The Fed will be keeping one eye on the U.S. electoral calendar as well: Fed decisions on interest rates were generally thought to have cost George H. W. Bush re-election, and Republicans have made it quite clear they favor no more easing action by the Fed to help the economy and this helps Obama get re-elected (although of course this view is purportedly based on their long-standing principled opposition to low interest rates and Fed bond-buying as harbingers of inflation). The notion that we should wait to help fix the U.S. economy until after the first Tuesday in November every four years may be the working assumption in Congress, but it is not how the Federal Reserve Chairman understands his legal mandate.

Expect something tangible from the Fed on Wednesday, but if they persist in their current fantasy line that the economy looks to be achieving "moderate growth," the markets will treat that just like the media treated Obama's recent miss-statement that the "private sector is doing fine."

Speaking of politics, a quick thought or two about the Supreme Court decision on the famous "mandate" coming by the end of next week. Consider what happens if five justices agree to invalidate the mandate -- what then happens to the rest of the statutes? Justices on both sides of the "mandate divide" expressed views that could be taken to mean they would favor striking down the whole statute because the mandate is so central to its purposes; but others, again from both sides, seemed to favor a very limited ruling and left the resulting situation to Congress to address. (There are some interesting ideological complications at work on this issue.)

As a result, we could see a 5:4 decision striking down the mandate, and a different 5:4 or even 6:3 or 7:2 combination of justices ruling as to whether the entirety of the statute has to go as a result. That would be a lot of fun for the law review crowd, but quite complicated in terms of understanding just what parts of the Affordable Care act remain in effect.

Here is one scenario that could well emerge if the Court does strike the mandate on all Americans to buy some kind of health insurance. In this scenario, three Justices opine that the entirety of the Act must fall with that mandate; but three rule just the opposite -- that the rest of the Act remains in effect; and three conclude that only certain other parts of the Act -- i.e., the mandate on insurance companies to cover pre-existing conditions or children up to 26 -- are also null and void. What then is left of the law?

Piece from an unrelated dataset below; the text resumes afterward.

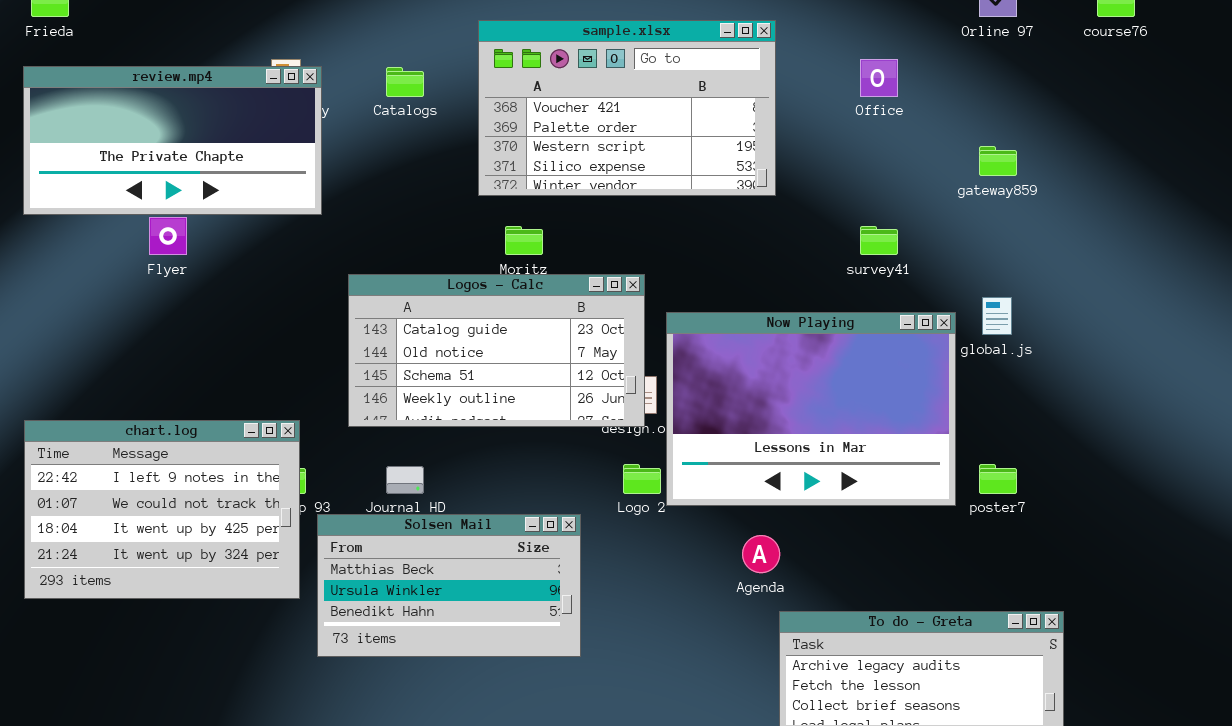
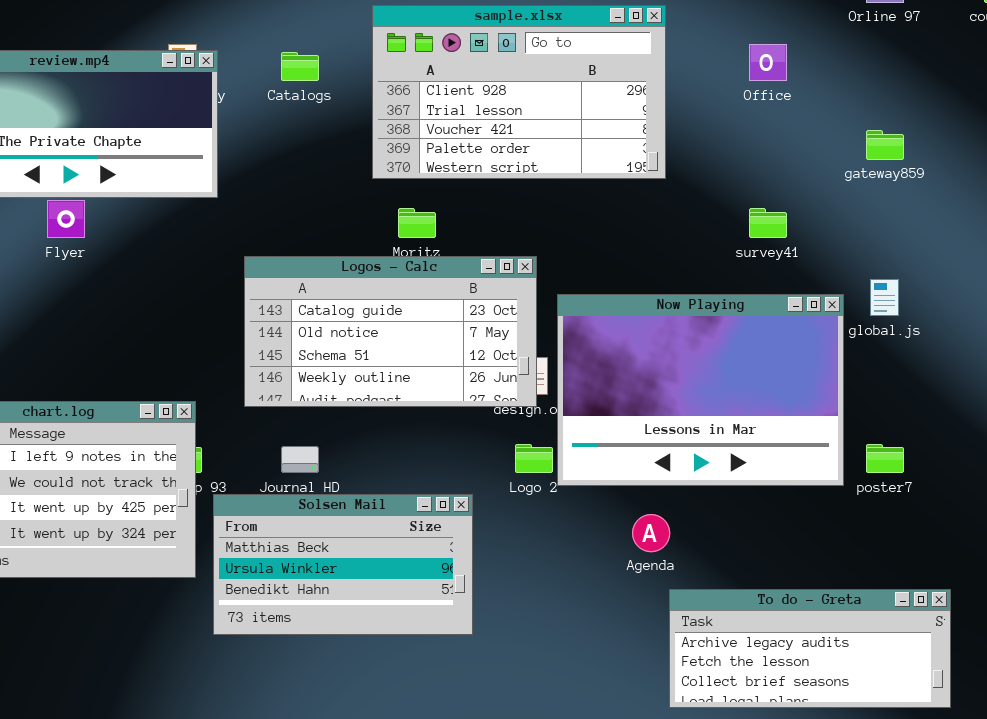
sample.xlsx: [478,20,776,196] -> [372,5,666,179], scrolled up 2 rows

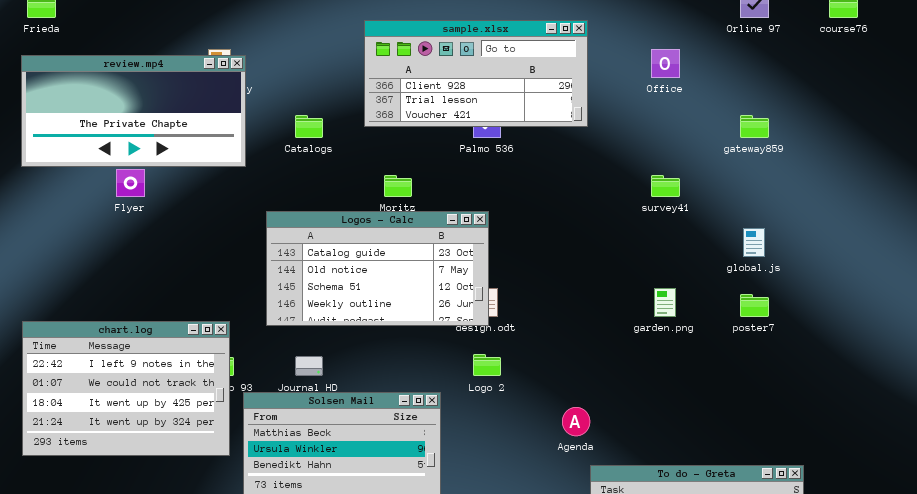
sample.xlsx: [372,5,666,179] -> [364,20,588,127], resized
Catalogs: [281,52,319,81] -> [295,115,323,138], moved
Now Playing: [557,294,844,486] -> none, closed
poster7: [866,444,904,473] -> [740,294,769,317], moved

In this situation, the determination of the three Justices "in the middle" would seem to prevail: only the provisions they ruled have to fall with the mandate would be invalidated, because three other justices had separately agreed that the whole stature should fall -- of course, including those specific provisions dinged by the 'middle three' -- so you would have technically a "majority" against those specific provisions. Pretty convoluted territory for the Justices to have left us in -- but why should the Supreme Court be any less convoluted on health care policy than the rest of us?

Of course, if the Court rules by any majority that the mandate meets the Constitutional treat, we never get to the second question of what's left of the Affordable Care Act at all. Indeed, could the decision on the mandate itself turn on whether any majority of the Court can agree on what to do with the rest of the law?

As noted, this is going to be a very consequential two weeks.